MATERIAL SUPPLIED section start

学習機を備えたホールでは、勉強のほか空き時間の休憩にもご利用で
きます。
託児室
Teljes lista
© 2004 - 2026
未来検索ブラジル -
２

MATERIAL SUPPLIED section end

# EXERCISE DESCRIPTION
Please retype every entry above exactly as it stands.

# SOLUTION FOR THIS TASK
学習機を備えたホールでは、勉強のほか空き時間の休憩にもご利用で
きます。
託児室
Teljes lista
© 2004 - 2026
未来検索ブラジル -
２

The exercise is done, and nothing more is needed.